When Spinnerei (pictured below) was conceptualised in the early 1990s, the aim was to offer flexible studio space at a reasonable price to the many artists who had started renting derelict manufacturing spaces independently. However, due to increasing international reputation and extensive brand development, rents have now become more competitive. Despite this, emerging international artists still have the opportunity to take part in a variety of residency programs run by the Leipzig International Art Program, and other artist-led projects including Pilotenkueche.

Halle 14 is a think tank and visitor centre, and the heart of the Spinnerei. Aiming to encourage discourse about contemporary art, Halle 14 also offers a well-curated library containing books published by the institution’s internal educational department among many others. In addition to international residencies and internship programs, Halle 14 offers a range of art engagement opportunities for young people under the ‘Kreative Spinner’ programme (which translates as ‘Creative Weirdos’ and references the term Spinnerei). This programme offers workshops for local schools and classes for individuals aiming to study fine art at university level. This involves inexpensive skill-based fine art classes and studio visits with local artists.

While Leipzig’s cultural infrastructure seems small compared to global cities, the quality of the spaces and projects is extremely distinguished. This is partly because of the incredibly vast architecture these galleries and organisations use, but also through a grounded understanding of professional practice and mature artistic practices. Growing up in East Germany, I found there is still a strong notion that art education for children and adults should be accessible or even free, which also reflects in the way Halle 14 operates its engagement programmes.

I believe that long-term investment in quality art education as delivered through Leipzig Academy of Visual Art, and the provision of flexible space at Spinnerei and beyond has allowed Leipzig to establish an excellent foundation as a commercially successful visual arts hub slightly off-track from the fast-moving trends of finance-driven global cities.

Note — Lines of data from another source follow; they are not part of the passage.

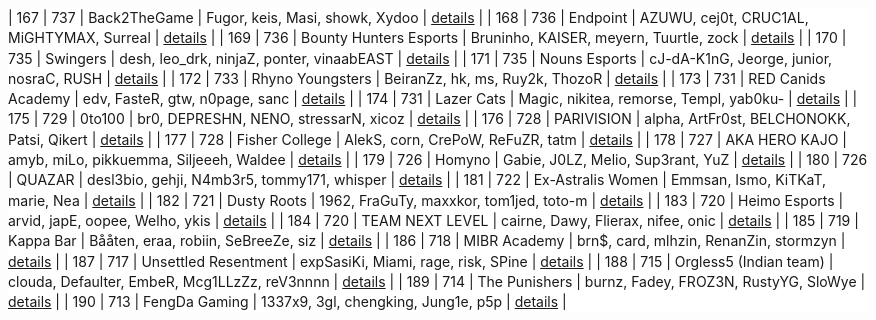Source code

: | 167      |    737 | Back2TheGame                              | Fugor, keis, Masi, showk, Xydoo                             | [details](details/2025_03_01/0167--back2thegame--fugor-keis-masi-showk-xydoo.md)                                        |
| 168      |    736 | Endpoint                                  | AZUWU, cej0t, CRUC1AL, MiGHTYMAX, Surreal                   | [details](details/2025_03_01/0168--endpoint--azuwu-cej0t-cruc1al-mightymax-surreal.md)                                  |
| 169      |    736 | Bounty Hunters Esports                    | Bruninho, KAISER, meyern, Tuurtle, zock                     | [details](details/2025_03_01/0169--bounty_hunters_esports--bruninho-kaiser-meyern-tuurtle-zock.md)                      |
| 170      |    735 | Swingers                                  | desh, leo_drk, ninjaZ, ponter, vinaabEAST                   | [details](details/2025_03_01/0170--swingers--desh-leo_drk-ninjaz-ponter-vinaabeast.md)                                  |
| 171      |    735 | Nouns Esports                             | cJ-dA-K1nG, Jeorge, junior, nosraC, RUSH                    | [details](details/2025_03_01/0171--nouns_esports--cj-da-k1ng-jeorge-junior-nosrac-rush.md)                              |
| 172      |    733 | Rhyno Youngsters                          | BeiranZz, hk, ms, Ruy2k, ThozoR                             | [details](details/2025_03_01/0172--rhyno_youngsters--beiranzz-hk-ms-ruy2k-thozor.md)                                    |
| 173      |    731 | RED Canids Academy                        | edv, FasteR, gtw, n0page, sanc                              | [details](details/2025_03_01/0173--red_canids_academy--edv-faster-gtw-n0page-sanc.md)                                   |
| 174      |    731 | Lazer Cats                                | Magic, nikitea, remorse, Templ, yab0ku-                     | [details](details/2025_03_01/0174--lazer_cats--magic-nikitea-remorse-templ-yab0ku-.md)                                  |
| 175      |    729 | 0to100                                    | br0, DEPRESHN, NENO, stressarN, xicoz                       | [details](details/2025_03_01/0175--0to100--br0-depreshn-neno-stressarn-xicoz.md)                                        |
| 176      |    728 | PARIVISION                                | alpha, ArtFr0st, BELCHONOKK, Patsi, Qikert                  | [details](details/2025_03_01/0176--parivision--alpha-artfr0st-belchonokk-patsi-qikert.md)                               |
| 177      |    728 | Fisher College                            | AlekS, corn, CrePoW, ReFuZR, tatm                           | [details](details/2025_03_01/0177--fisher_college--aleks-corn-crepow-refuzr-tatm.md)                                    |
| 178      |    727 | AKA HERO KAJO                             | amyb, miLo, pikkuemma, Siljeeeh, Waldee                     | [details](details/2025_03_01/0178--aka_hero_kajo--amyb-milo-pikkuemma-siljeeeh-waldee.md)                               |
| 179      |    726 | Homyno                                    | Gabie, J0LZ, Melio, Sup3rant, YuZ                           | [details](details/2025_03_01/0179--homyno--gabie-j0lz-melio-sup3rant-yuz.md)                                            |
| 180      |    726 | QUAZAR                                    | desl3bio, gehji, N4mb3r5, tommy171, whisper                 | [details](details/2025_03_01/0180--quazar--desl3bio-gehji-n4mb3r5-tommy171-whisper.md)                                  |
| 181      |    722 | Ex-Astralis Women                         | Emmsan, Ismo, KiTKaT, marie, Nea                            | [details](details/2025_03_01/0181--ex-astralis_women--emmsan-ismo-kitkat-marie-nea.md)                                  |
| 182      |    721 | Dusty Roots                               | 1962, FraGuTy, maxxkor, tom1jed, toto-m                     | [details](details/2025_03_01/0182--dusty_roots--1962-fraguty-maxxkor-tom1jed-toto-m.md)                                 |
| 183      |    720 | Heimo Esports                             | arvid, japE, oopee, Welho, ykis                             | [details](details/2025_03_01/0183--heimo_esports--arvid-jape-oopee-welho-ykis.md)                                       |
| 184      |    720 | TEAM NEXT LEVEL                           | cairne, Dawy, Flierax, nifee, onic                          | [details](details/2025_03_01/0184--team_next_level--cairne-dawy-flierax-nifee-onic.md)                                  |
| 185      |    719 | Kappa Bar                                 | Bååten, eraa, robiin, SeBreeZe, siz                         | [details](details/2025_03_01/0185--kappa_bar--b__ten-eraa-robiin-sebreeze-siz.md)                                       |
| 186      |    718 | MIBR Academy                              | brn$, card, mlhzin, RenanZin, stormzyn                      | [details](details/2025_03_01/0186--mibr_academy--brn_-card-mlhzin-renanzin-stormzyn.md)                                 |
| 187      |    717 | Unsettled Resentment                      | expSasiKi, Miami, rage, risk, SPine                         | [details](details/2025_03_01/0187--unsettled_resentment--expsasiki-miami-rage-risk-spine.md)                            |
| 188      |    715 | Orgless5 (Indian team)                    | clouda, Defaulter, EmbeR, Mcg1LLzZz, reV3nnnn               | [details](details/2025_03_01/0188--orgless5__indian_team_--clouda-defaulter-ember-mcg1llzzz-rev3nnnn.md)                |
| 189      |    714 | The Punishers                             | burnz, Fadey, FROZ3N, RustyYG, SloWye                       | [details](details/2025_03_01/0189--the_punishers--burnz-fadey-froz3n-rustyyg-slowye.md)                                 |
| 190      |    713 | FengDa Gaming                             | 1337x9, 3gl, chengking, Jung1e, p5p                         | [details](details/2025_03_01/0190--fengda_gaming--1337x9-3gl-chengking-jung1e-p5p.md)                                   |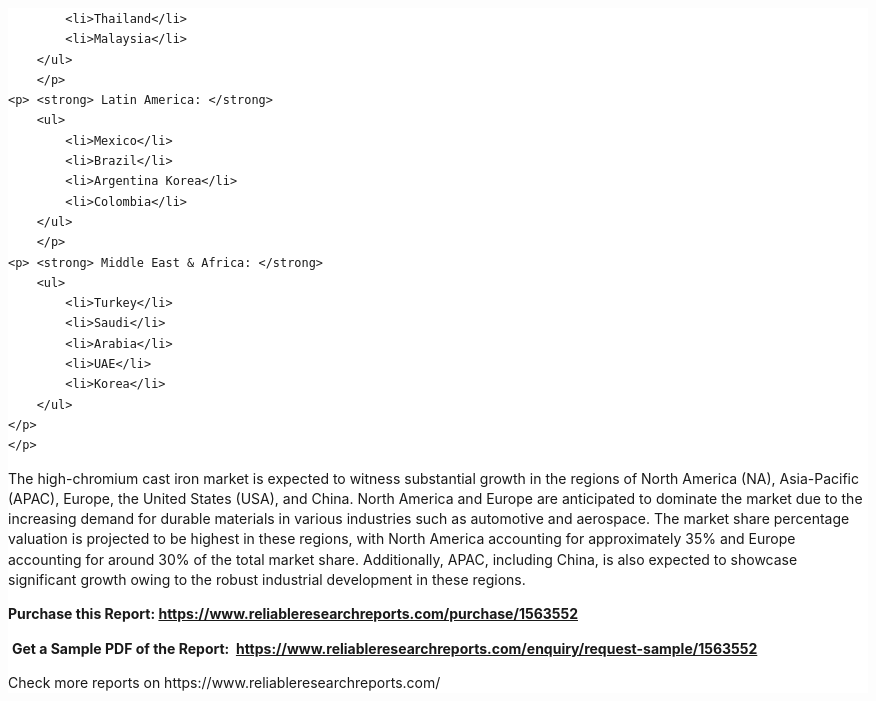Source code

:             <li>Thailand</li>
            <li>Malaysia</li>
        </ul>
        </p> 
    <p> <strong> Latin America: </strong>
        <ul>
            <li>Mexico</li>
            <li>Brazil</li>
            <li>Argentina Korea</li>
            <li>Colombia</li>
        </ul>
        </p> 
    <p> <strong> Middle East & Africa: </strong>
        <ul>
            <li>Turkey</li>
            <li>Saudi</li>
            <li>Arabia</li>
            <li>UAE</li>
            <li>Korea</li>
        </ul>
    </p>
    </p>
<p><p>The high-chromium cast iron market is expected to witness substantial growth in the regions of North America (NA), Asia-Pacific (APAC), Europe, the United States (USA), and China. North America and Europe are anticipated to dominate the market due to the increasing demand for durable materials in various industries such as automotive and aerospace. The market share percentage valuation is projected to be highest in these regions, with North America accounting for approximately 35% and Europe accounting for around 30% of the total market share. Additionally, APAC, including China, is also expected to showcase significant growth owing to the robust industrial development in these regions.</p></p>
<p><strong>Purchase this Report: <a href="https://www.reliableresearchreports.com/purchase/1563552">https://www.reliableresearchreports.com/purchase/1563552</a></strong></p>
<p>&nbsp;<strong>Get a Sample PDF of the Report:&nbsp;&nbsp;<a href="https://www.reliableresearchreports.com/enquiry/request-sample/1563552">https://www.reliableresearchreports.com/enquiry/request-sample/1563552</a></strong></p>
<p><strong></strong></p>
<p>Check more reports on https://www.reliableresearchreports.com/</p>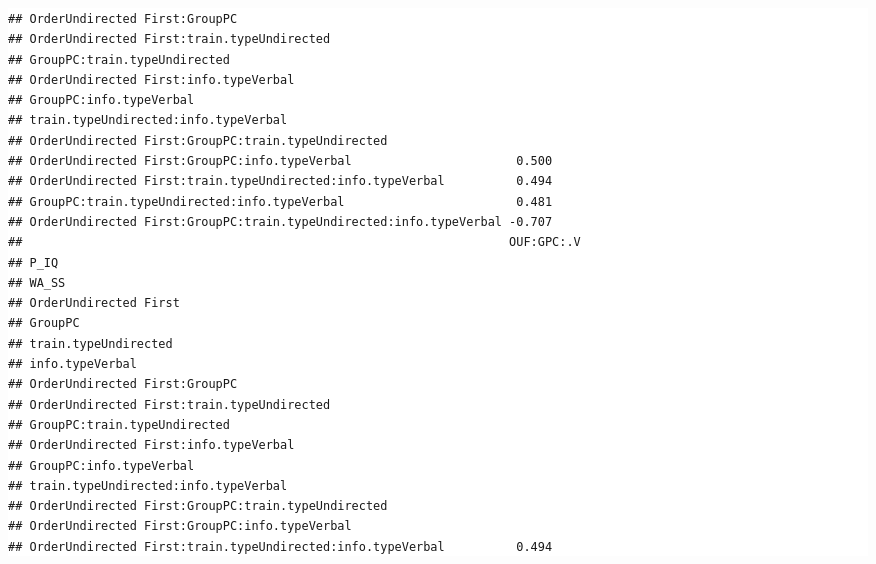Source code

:     ## OrderUndirected First:GroupPC                                                 
    ## OrderUndirected First:train.typeUndirected                                    
    ## GroupPC:train.typeUndirected                                                  
    ## OrderUndirected First:info.typeVerbal                                         
    ## GroupPC:info.typeVerbal                                                       
    ## train.typeUndirected:info.typeVerbal                                          
    ## OrderUndirected First:GroupPC:train.typeUndirected                            
    ## OrderUndirected First:GroupPC:info.typeVerbal                       0.500     
    ## OrderUndirected First:train.typeUndirected:info.typeVerbal          0.494     
    ## GroupPC:train.typeUndirected:info.typeVerbal                        0.481     
    ## OrderUndirected First:GroupPC:train.typeUndirected:info.typeVerbal -0.707     
    ##                                                                    OUF:GPC:.V
    ## P_IQ                                                                         
    ## WA_SS                                                                        
    ## OrderUndirected First                                                        
    ## GroupPC                                                                      
    ## train.typeUndirected                                                         
    ## info.typeVerbal                                                              
    ## OrderUndirected First:GroupPC                                                
    ## OrderUndirected First:train.typeUndirected                                   
    ## GroupPC:train.typeUndirected                                                 
    ## OrderUndirected First:info.typeVerbal                                        
    ## GroupPC:info.typeVerbal                                                      
    ## train.typeUndirected:info.typeVerbal                                         
    ## OrderUndirected First:GroupPC:train.typeUndirected                           
    ## OrderUndirected First:GroupPC:info.typeVerbal                                
    ## OrderUndirected First:train.typeUndirected:info.typeVerbal          0.494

With an enormous new contemporary art space opening in 2004 and an increasing number of art tours and events, media sources suggest that Leipzig has attracted many of the international collectors that regularity participate in events such as Art Basel and Frieze. With the sudden attention on the artists of the New Leipzig School, a wave of international media coverage started to break in 2005, followed by coverage in travel guides and ratings in the Guardian, NY Times and many internationally renowned German newspapers. Leipzig’s tourism agency has responded to this by creating marketing material and guides that brand ‘Creative Leipzig’ as the centre for fine and applied arts in Germany.

With these developments and the fact that Leipzig is just over an hour from Berlin by train, it seems likely that Berlin’s hype will splash over to ‘Hypezig’. While I hope this would open and internationalise the Leipzig scene, I hope that this would not result in the wholesale of Leipzig’s very own cultural distinctiveness.

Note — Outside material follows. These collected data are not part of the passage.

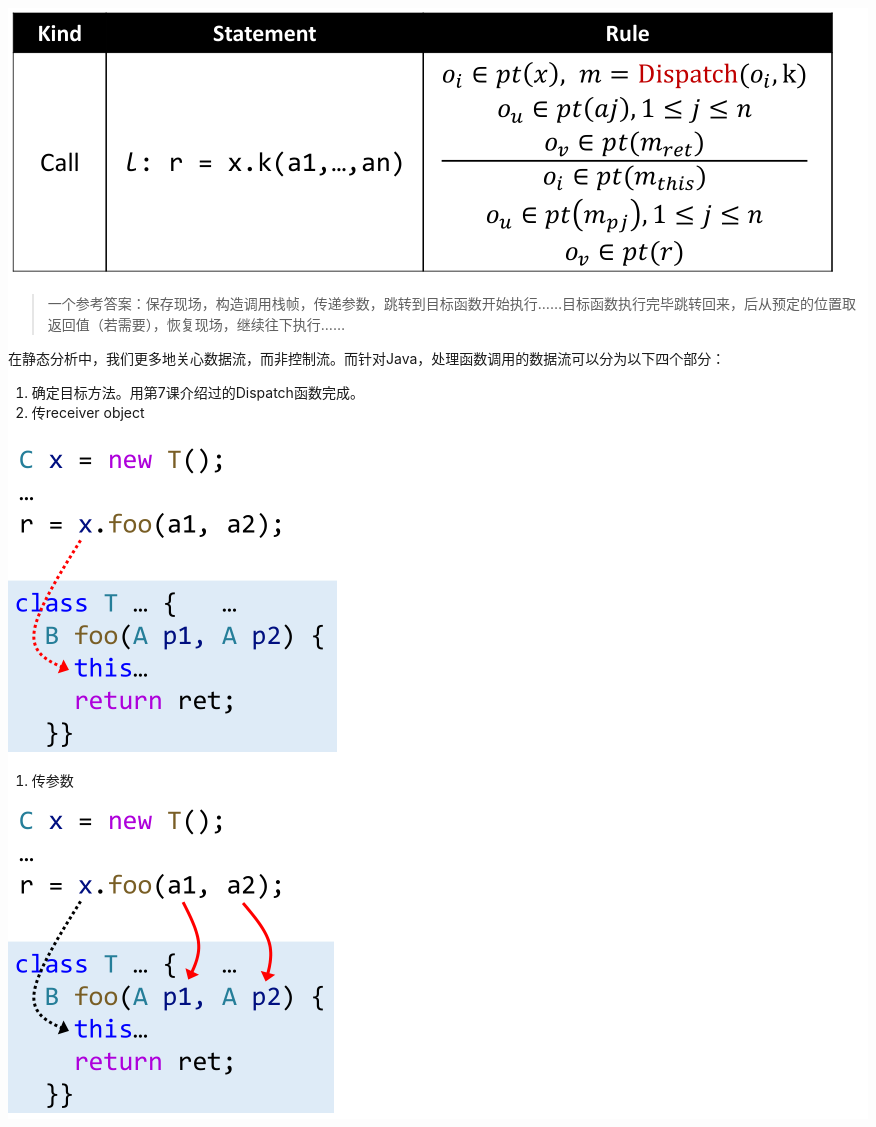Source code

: ![](../.gitbook/assets/image-20201126230831572.png)

> ​ 一个参考答案：保存现场，构造调用栈帧，传递参数，跳转到目标函数开始执行……目标函数执行完毕跳转回来，后从预定的位置取返回值（若需要），恢复现场，继续往下执行……

在静态分析中，我们更多地关心数据流，而非控制流。而针对Java，处理函数调用的数据流可以分为以下四个部分：

1. 确定目标方法。用第7课介绍过的Dispatch函数完成。
2. 传receiver object

![](../.gitbook/assets/image-20201126184745576.png)

1. 传参数

![](../.gitbook/assets/image-20201126185008506.png)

For the East German area, a region often portrayed as one with high unemployment and isolated fractions of extreme right ideology, this could mean increased recognition for what is missing in much of today’s commercially over-saturated cultural landscape: authentic and purposeful long-term developments where artistic practices can mature.

Silvie Jacobi is an artist and cultural strategist studying urban geography and creative industries at King’s College London.